Last Sunday I preached on Luke 7:1-17. In the course of that chapter we are introduced to a centurion whose faith astonished Jesus (7:9). This man had an astonishing faith because in asking for Jesus to heal his ill servant, it comes to light that his faith in Jesus is from what he heard—a testimony—not what he himself had experienced (7:3). Moreover, in asking to heal, he knows Jesus has such authority that he doesn’t even need to be in the presence of the servant to heal him (7:6-8). Finally, we learn that he loves the Israelite people and has even put up money for them to build a synagogue (7:5).
One of the “behind the scenes” elements of unpacking the passage is trying to think through how this centurion had come to love Israel and hear of Jesus. Some think this man worked with another Gentile official that was from the same town and whose son Jesus had previously healed without being present (cf John 4:46-54). Regardless, I love the reconstruction Pastor Geoff Thomas comes up as he thinks through how this battle-hardened Gentile may have come to faith in the Lord of Israel.
After Jesus preached his extraordinary message he went back to Capernaum on the north-west shore of the Sea of Galilee. In the New Testament it is called ‘his city’ (Matt. 9:1); it was his base, and it may have had a Roman military post. Almost a hundred years earlier Rome had annexed the land of Palestine and so there wasn’t a single person in the nation who’d experienced Jewish freedom and independence. They were part of the Roman Empire and everyone was familiar with the sight of a squad of Roman soldiers, and being constrained legally to carry a legionnaire’s kit-bag for one mile. Rome had built the main roads across Israel; they minted the currency, took the taxes and kept the peace. Though there were grumbles about the Romans and longings for freedom they knew that the Jews had been torn apart by civil war when Rome had stepped in under Pompey and taken over the nation.

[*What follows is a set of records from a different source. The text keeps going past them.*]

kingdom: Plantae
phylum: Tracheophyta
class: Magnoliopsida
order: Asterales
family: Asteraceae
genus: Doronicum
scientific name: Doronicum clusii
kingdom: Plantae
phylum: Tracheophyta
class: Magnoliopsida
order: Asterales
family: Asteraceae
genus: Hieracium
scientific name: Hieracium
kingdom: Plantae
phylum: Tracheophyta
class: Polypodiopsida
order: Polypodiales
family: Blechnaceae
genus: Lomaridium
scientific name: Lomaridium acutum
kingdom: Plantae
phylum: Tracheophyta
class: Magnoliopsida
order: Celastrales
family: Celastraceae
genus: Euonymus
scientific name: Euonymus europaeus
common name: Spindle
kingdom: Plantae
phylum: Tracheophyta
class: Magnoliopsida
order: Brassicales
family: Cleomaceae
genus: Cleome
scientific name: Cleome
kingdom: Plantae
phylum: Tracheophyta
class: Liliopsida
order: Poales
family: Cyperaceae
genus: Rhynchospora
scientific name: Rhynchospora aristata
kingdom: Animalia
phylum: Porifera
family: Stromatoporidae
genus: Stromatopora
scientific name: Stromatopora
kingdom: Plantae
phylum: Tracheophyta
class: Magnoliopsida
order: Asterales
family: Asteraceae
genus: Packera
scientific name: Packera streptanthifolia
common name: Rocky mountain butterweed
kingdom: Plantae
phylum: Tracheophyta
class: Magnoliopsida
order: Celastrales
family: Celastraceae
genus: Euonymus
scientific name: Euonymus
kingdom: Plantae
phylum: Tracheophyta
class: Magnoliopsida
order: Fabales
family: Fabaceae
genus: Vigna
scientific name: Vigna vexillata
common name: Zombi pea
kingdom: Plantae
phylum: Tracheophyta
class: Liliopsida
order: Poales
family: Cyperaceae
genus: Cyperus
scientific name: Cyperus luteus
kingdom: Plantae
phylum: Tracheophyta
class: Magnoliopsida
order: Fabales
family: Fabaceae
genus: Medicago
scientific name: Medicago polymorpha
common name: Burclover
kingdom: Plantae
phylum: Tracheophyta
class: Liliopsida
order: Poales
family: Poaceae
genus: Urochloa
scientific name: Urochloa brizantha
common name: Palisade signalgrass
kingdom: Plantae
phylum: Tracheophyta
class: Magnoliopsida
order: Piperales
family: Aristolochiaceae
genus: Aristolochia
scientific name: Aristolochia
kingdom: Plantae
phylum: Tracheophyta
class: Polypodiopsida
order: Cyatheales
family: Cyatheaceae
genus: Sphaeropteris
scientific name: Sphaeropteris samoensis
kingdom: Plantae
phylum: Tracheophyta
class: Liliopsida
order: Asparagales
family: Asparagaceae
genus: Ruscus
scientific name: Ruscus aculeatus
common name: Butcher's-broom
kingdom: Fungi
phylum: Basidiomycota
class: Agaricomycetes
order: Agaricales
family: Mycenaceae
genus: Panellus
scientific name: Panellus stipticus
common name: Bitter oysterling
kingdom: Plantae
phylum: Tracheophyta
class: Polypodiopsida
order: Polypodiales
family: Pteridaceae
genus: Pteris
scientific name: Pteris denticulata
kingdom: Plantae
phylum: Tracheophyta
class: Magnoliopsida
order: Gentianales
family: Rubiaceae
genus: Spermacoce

There was a soldier in charge of the garrison in Capernaum who had a specially close relationship with his servant. One hundred men were commanded by him. He was the centurion who represented Caesar in that town, a non-Jewish Gentile, a sort of intermediary between the local population and the demands of the Empire. For example, if Caesar determined that a census would be taken then he would have to implement it practically in Capernaum and in the surrounding district. Every one of the centurions in the New Testament is pictured in a favourable light. They had been taken away from idolatrous Rome and freed from warfare in the general peace of Israel. So they had time to consider the message of the Old Testament Scripture that had created the social and religious life of Palestine. The Old Testament had long been translated into the lingua franca (which was Greek) and copies were freely purchasable. Here was this great message of a God who was infinite, eternal and unchangeable in his being, wisdom, power, holiness, justice, goodness and truth. He alone was in the beginning; there was no mob of feuding gods on a mythical Mount Olympus, greater gods and lesser, good and bad, warring with one another. There was Jehovah alone, and he made the heavens and the earth. The suffering and evil in the world came about when our first parents defied God, challenging his will and bringing sin and death into the world. However, God in his mercy promised a Messiah who would be the Saviour. He would bring redemption to all who trusted and loved him. To these people God continually spoke through his servants the prophets, Abraham, Moses, Samuel, David, Elijah and the writing prophets. To them he disclosed his heart and nature; through what they said and wrote men could know who God is, what was his character, his wonderful grace and pity, his awesome power and righteousness.
After everything that this centurion had observed of the defiling and despairing influence of the temples of Rome with their fearful idols, dark rituals and the activities of the so-called priestesses then to come to Capernaum, and breathe its pure air, the wind blowing off the Lake, to read the book of psalms, the ten commandments, the story of creation and the preaching of the prophets it is little wonder that he and other centurions were drawn to Old Testament Christianity. He identified his faith with the faith of the people of his adopted town. He loved them and did what he could to help. The old synagogue in the town needed to be extended and rebuilt and it was he a Gentile who provided a large sum of money to that end, so that the Jewish elders freely acknowledged, “He loves our nation and has built our synagogue” (v.5). So here was a man of authority who was also a man of faith in the true and living God.
Reading that, I wonder how often we, as Christians, take for granted the faith we have? I wonder if we fail to consider how refreshing the God of the Bible must be to those who have long worshiped the empty gods of this world?
I wonder if perhaps we should more often give thanks to the God of gods who called us from darkness to light, that we might take more joy in walking in the light?